▶ _SET EXERCISE 1_:
List every year that the passage on football's rule reforms mentions.
▶ _SET EXERCISE 2_:
Carry on writing the passage on football's rule reforms, picking up right after its final sentence.

▶ _SELECTED PASSAGE_:

-.-.-

Football coaches who would soon find themselves out of a job took it upon themselves to clean up the game and make it acceptable. They rewrote the rules, got rid of the flying wedge – a system of blocking that basically maimed and injured opponents – and brought the game on a path that would lead to acceptance by the public. The forward pass came into existence and the rules committee would ultimately morph into the National Collegiate Athletic Association. They later went on to form their own coaches association, which is now called the American Football Coaches Association.

The executive director of that association is Grant Teaff, and he has been in that position since 1994. Teaff served as the Baylor head coach from 1972 to 1992, and his Bears went to eight bowl games under his leadership.

-.-.-

▶ _LISTED RECORDS_:

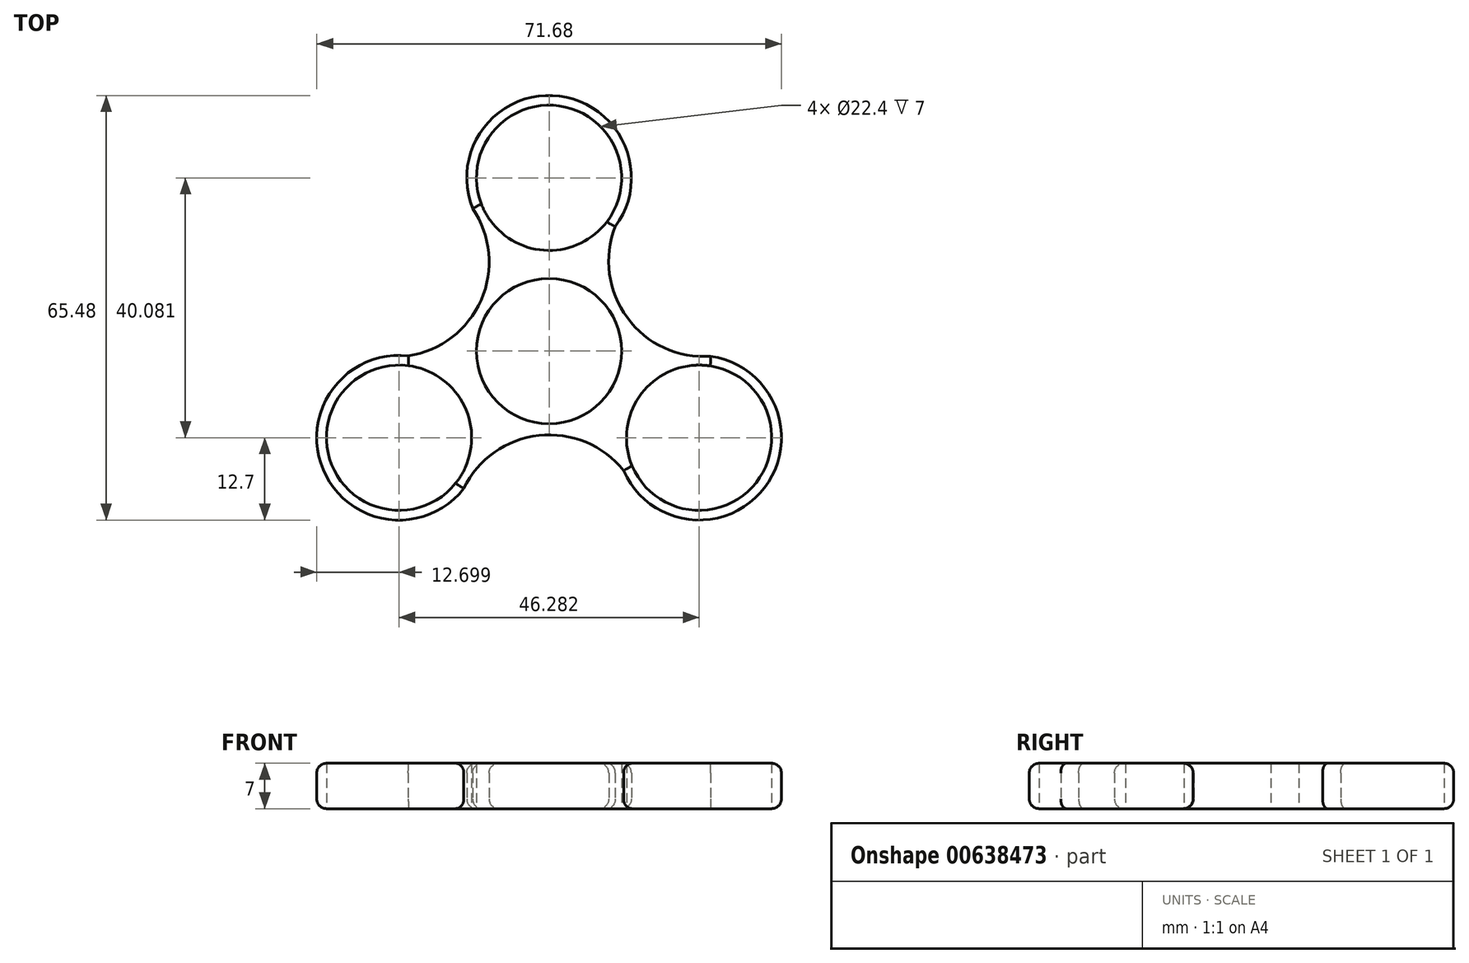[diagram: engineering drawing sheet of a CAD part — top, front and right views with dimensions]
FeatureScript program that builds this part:
annotation { "Feature Type Name" : "Feature", "Feature Type Description" : "" }
export const myFeature = defineFeature(function(context is Context, id is Id, definition is map)
    precondition{}
    {
        {
            var Q0;
            Q0=qCreatedBy(makeId("Top.planeOp"),FACE);
            var sketch = newSketch(context, id + "F0", { "sketchPlane" : qUnion([Q0])});
            skCircle(sketch, "E0", {"center": v(0, 0) * mm, "radius": 11.2 * mm});
            skCircle(sketch, "E1", {"center": v(0, 26.72) * mm, "radius": 11.2 * mm});
            skArc(sketch, "E2", {"start": v(10.22, 19.18) * mm, "mid": v(0.15, 39.42) * mm, "end": v(-10.4, 19.42) * mm});
            skCircle(sketch, "E3.1.0", {"center": v(-23.14, -13.36) * mm, "radius": 11.2 * mm});
            skArc(sketch, "E3.1.1", {"start": v(-21.72, -0.74) * mm, "mid": v(-34.21, -19.58) * mm, "end": v(-11.62, -18.71) * mm});
            skCircle(sketch, "E3.2.0", {"center": v(23.14, -13.36) * mm, "radius": 11.2 * mm});
            skArc(sketch, "E3.2.1", {"start": v(11.5, -18.44) * mm, "mid": v(34.06, -19.84) * mm, "end": v(22.01, -0.71) * mm});
            skArc(sketch, "E4", {"start": v(-21.72, -0.74) * mm, "mid": v(-10.48, 7.88) * mm, "end": v(-11.78, 21.99) * mm});
            skArc(sketch, "E5.1.0", {"start": v(11.5, -18.44) * mm, "mid": v(-1.59, -13.01) * mm, "end": v(-13.15, -21.2) * mm});
            skArc(sketch, "E5.2.0", {"start": v(10.22, 19.18) * mm, "mid": v(12.06, 5.13) * mm, "end": v(24.93, -0.79) * mm});
            skSolve(sketch);
        }
        {
            var Q0;
            Q0=makeQuery(id+"F0.imprint","IMPRINT",FACE,{"disambiguationData":[TD([[makeQuery(id+"F0.imprint","IMPRINT",EDGE,{"derivedFrom":sQuery(id+"F0.wireOp",EDGE,"E0")}),-1.0]])]});
            extrude(context, id + "F1", {"entities" : qUnion([Q0]), "depth" : 7 * mm, "offsetDistance" : 25 * mm});
        }
        {
            var Q0;
            Q0=makeQuery(id+"F1.opExtrude","CAP_EDGE",EDGE,{"disambiguationData":[OSD([sQuery(id+"F0.wireOp",EDGE,"E2")])],"isStart":false});
            var Q1;
            Q1=makeQuery(id+"F1.opExtrude","CAP_EDGE",EDGE,{"disambiguationData":[OSD([sQuery(id+"F0.wireOp",EDGE,"E5.2.0")])],"isStart":false});
            var Q2;
            Q2=makeQuery(id+"F1.opExtrude","CAP_EDGE",EDGE,{"disambiguationData":[OSD([sQuery(id+"F0.wireOp",EDGE,"E3.2.1")])],"isStart":false});
            var Q3;
            Q3=makeQuery(id+"F1.opExtrude","CAP_EDGE",EDGE,{"disambiguationData":[OSD([sQuery(id+"F0.wireOp",EDGE,"E5.1.0")])],"isStart":false});
            var Q4;
            Q4=makeQuery(id+"F1.opExtrude","CAP_EDGE",EDGE,{"disambiguationData":[OSD([sQuery(id+"F0.wireOp",EDGE,"E3.1.1")])],"isStart":false});
            var Q5;
            Q5=makeQuery(id+"F1.opExtrude","CAP_EDGE",EDGE,{"disambiguationData":[OSD([sQuery(id+"F0.wireOp",EDGE,"E4")])],"isStart":false});
            fillet(context, id + "F2", {"entities" : qUnion([Q0, Q1, Q2, Q3, Q4, Q5]), "radius" : 1.5 * mm, "tangentPropagation" : true, "allowEdgeOverflow" : false});
        }
        {
            var Q0;
            Q0=makeQuery(id+"F1.opExtrude","CAP_EDGE",EDGE,{"disambiguationData":[OSD([sQuery(id+"F0.wireOp",EDGE,"E3.1.1")])],"isStart":true});
            var Q1;
            Q1=makeQuery(id+"F1.opExtrude","CAP_EDGE",EDGE,{"disambiguationData":[OSD([sQuery(id+"F0.wireOp",EDGE,"E4")])],"isStart":true});
            var Q2;
            Q2=makeQuery(id+"F1.opExtrude","CAP_EDGE",EDGE,{"disambiguationData":[OSD([sQuery(id+"F0.wireOp",EDGE,"E2")])],"isStart":true});
            var Q3;
            Q3=makeQuery(id+"F1.opExtrude","CAP_EDGE",EDGE,{"disambiguationData":[OSD([sQuery(id+"F0.wireOp",EDGE,"E5.2.0")])],"isStart":true});
            var Q4;
            Q4=makeQuery(id+"F1.opExtrude","CAP_EDGE",EDGE,{"disambiguationData":[OSD([sQuery(id+"F0.wireOp",EDGE,"E3.2.1")])],"isStart":true});
            var Q5;
            Q5=makeQuery(id+"F1.opExtrude","CAP_EDGE",EDGE,{"disambiguationData":[OSD([sQuery(id+"F0.wireOp",EDGE,"E5.1.0")])],"isStart":true});
            fillet(context, id + "F3", {"entities" : qUnion([Q0, Q1, Q2, Q3, Q4, Q5]), "radius" : 1.5 * mm, "tangentPropagation" : true, "allowEdgeOverflow" : false});
        }
    });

-.-.-

▶ _TASK RESPONSE 1_:
1994, 1972, 1992

▶ _TASK RESPONSE 2_:
As executive director of the AFCA, Teaff looks out for the good of the game in general and the welfare of coaches in particular. He discussed some of today’s major issues:

Moving Van

One area where coaches are most vulnerable is when it comes to changing jobs. No matter how it is done, if a coach leaves one school for another there are hurt feelings. The school that loses the coach is angry, hurt and usually vengeful. The coach who leaves is supposedly moving on to greener pastures, but he is forever tarred as a manipulator or a liar when he takes the new job.

The examples are numerous – Gary Barnett leaving Northwestern for Colorado; Dennis Franchione leaving TCU for Alabama; Franchione leaving Alabama for Texas A&M; Rick Neuheisel leaving Colorado for Washington; Mike Price leaving Washington State for Alabama; Tyrone Willingham leaving Stanford for Notre Dame and Butch Davis leaving Miami for the NFL’s Cleveland Browns – and there are dozens more.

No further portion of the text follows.